[Ketentuan Tugas]:
Jawab singkat pertanyaan berikut berdasarkan teks tentang petani paprika.
(a) Dari mana Pak Man baru saja tiba?
(b) Berapa bersaudara Pak Man?
(c) Menurut Pak Man, berapa jumlah pelamar guru dan berapa yang dibutuhkan?
===== Kutipan Teks =====
Lelaki paruh baya itu baru saja tiba dari Baturiti untuk suatu keperluan, katanya, sebelum menceritakan perjuangannya dalam bertani paprika, Kamis (22/12) sore. Petani yang akrab dipanggil Pak Man itu duduk dan menyalakan sebatang rokok sebelum menjawab pertanyaan basa-basi dari tamu yang hendak mewawancarainya.
Ya, lelaki itu, I Nyoman Mara, nama lengkapnya. Petani yang lahir dan besar di Desa Pancasari, Kecamatan Sukasada, Kabupaten Buleleng, itu dilihat dari rambutnya yang mulai memutih, menandakan bahwa umurnya memang tak lagi muda. Benar, pria yang sudah menjadi petani sejak umur 18 tahun itu kini genap berusia 53 tahun. Artinya, sudah 35 tahun dirinya menjadi petani. “Saya lahir dari keluarga petani. Kakek, nenek, dan orang tua saya semua petani,” ujarnya, memulai bercerita.
“Saya sebelas bersaudara. Kalau saya kuliah waktu itu, adik-adik saya tidak bisa sekolah. Jadi, saya stop di SMA,” katanya, sesaat setelah ia mengisap rokok dan mengembuskannya. Meski Pak Man tidak melanjutkan pendidikan, setelah lulus SMA, ia mengaku sempat melamar menjadi guru. “Tapi persaingannya banyak. Dari 600 pelamar, hanya 10 yang dibutuhkan,” imbuhnya, sambil menggelengkan kepala, heran. Sejak mengetahui kenyataan tersebut, Pak Man mulai memutuskan untuk menjadi petani, oh maaf, lebih tepatnya: buruh tani.
===== Data Tersimpan =====
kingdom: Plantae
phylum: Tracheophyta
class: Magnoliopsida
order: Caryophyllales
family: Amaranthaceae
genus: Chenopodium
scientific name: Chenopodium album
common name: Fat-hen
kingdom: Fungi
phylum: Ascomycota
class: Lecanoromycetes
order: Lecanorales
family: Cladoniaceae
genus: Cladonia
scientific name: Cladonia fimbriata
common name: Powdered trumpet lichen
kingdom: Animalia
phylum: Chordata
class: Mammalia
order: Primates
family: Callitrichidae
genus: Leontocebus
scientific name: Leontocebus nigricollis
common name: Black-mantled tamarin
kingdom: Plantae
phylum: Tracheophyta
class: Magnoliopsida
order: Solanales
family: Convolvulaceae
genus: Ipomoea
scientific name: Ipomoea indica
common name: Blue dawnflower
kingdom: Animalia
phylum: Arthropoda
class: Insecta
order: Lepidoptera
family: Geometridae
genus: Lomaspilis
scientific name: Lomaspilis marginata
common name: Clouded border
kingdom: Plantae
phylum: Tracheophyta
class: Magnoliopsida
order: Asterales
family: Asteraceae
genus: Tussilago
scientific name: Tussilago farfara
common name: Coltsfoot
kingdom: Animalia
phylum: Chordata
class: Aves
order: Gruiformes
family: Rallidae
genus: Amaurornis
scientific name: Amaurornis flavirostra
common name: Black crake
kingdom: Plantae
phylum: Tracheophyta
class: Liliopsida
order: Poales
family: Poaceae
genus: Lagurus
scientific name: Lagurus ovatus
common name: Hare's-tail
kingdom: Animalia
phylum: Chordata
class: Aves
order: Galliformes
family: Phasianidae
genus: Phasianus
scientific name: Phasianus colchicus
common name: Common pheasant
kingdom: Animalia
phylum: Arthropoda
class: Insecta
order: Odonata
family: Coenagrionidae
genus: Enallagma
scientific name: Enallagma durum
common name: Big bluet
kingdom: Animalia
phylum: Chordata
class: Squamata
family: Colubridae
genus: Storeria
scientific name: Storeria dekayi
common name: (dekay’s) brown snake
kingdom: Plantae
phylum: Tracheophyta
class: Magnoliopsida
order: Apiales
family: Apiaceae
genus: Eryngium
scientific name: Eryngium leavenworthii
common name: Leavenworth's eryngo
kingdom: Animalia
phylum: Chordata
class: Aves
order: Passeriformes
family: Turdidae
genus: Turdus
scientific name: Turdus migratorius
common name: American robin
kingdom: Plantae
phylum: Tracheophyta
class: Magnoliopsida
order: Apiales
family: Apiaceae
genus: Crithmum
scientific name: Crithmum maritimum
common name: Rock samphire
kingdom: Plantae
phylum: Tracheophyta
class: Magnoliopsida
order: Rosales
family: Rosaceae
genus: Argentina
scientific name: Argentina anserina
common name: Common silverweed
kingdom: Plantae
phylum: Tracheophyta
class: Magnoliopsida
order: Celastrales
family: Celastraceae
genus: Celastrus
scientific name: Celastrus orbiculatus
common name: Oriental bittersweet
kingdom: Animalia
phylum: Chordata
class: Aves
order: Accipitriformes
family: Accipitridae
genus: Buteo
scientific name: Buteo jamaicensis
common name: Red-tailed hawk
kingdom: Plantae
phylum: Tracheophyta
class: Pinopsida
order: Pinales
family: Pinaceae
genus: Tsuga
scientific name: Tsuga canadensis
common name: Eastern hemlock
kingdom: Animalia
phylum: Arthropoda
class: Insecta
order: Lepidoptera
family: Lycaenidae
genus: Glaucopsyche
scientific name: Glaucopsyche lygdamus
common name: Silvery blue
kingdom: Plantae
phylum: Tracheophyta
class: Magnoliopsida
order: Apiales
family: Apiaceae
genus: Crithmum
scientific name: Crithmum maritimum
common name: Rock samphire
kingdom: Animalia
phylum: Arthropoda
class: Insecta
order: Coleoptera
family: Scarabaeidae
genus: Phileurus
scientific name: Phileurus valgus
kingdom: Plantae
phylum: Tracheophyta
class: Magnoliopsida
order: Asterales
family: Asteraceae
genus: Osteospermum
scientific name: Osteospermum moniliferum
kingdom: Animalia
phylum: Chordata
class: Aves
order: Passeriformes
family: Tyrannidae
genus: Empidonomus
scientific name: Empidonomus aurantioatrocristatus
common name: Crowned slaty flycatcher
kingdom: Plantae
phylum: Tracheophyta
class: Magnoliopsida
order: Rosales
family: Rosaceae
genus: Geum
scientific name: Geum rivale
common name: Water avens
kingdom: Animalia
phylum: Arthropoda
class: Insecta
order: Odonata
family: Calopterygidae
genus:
=====
[Hasil Latihan]:
(a) Dari Baturiti.
(b) Sebelas bersaudara.
(c) Ada 600 pelamar, dan hanya 10 yang dibutuhkan.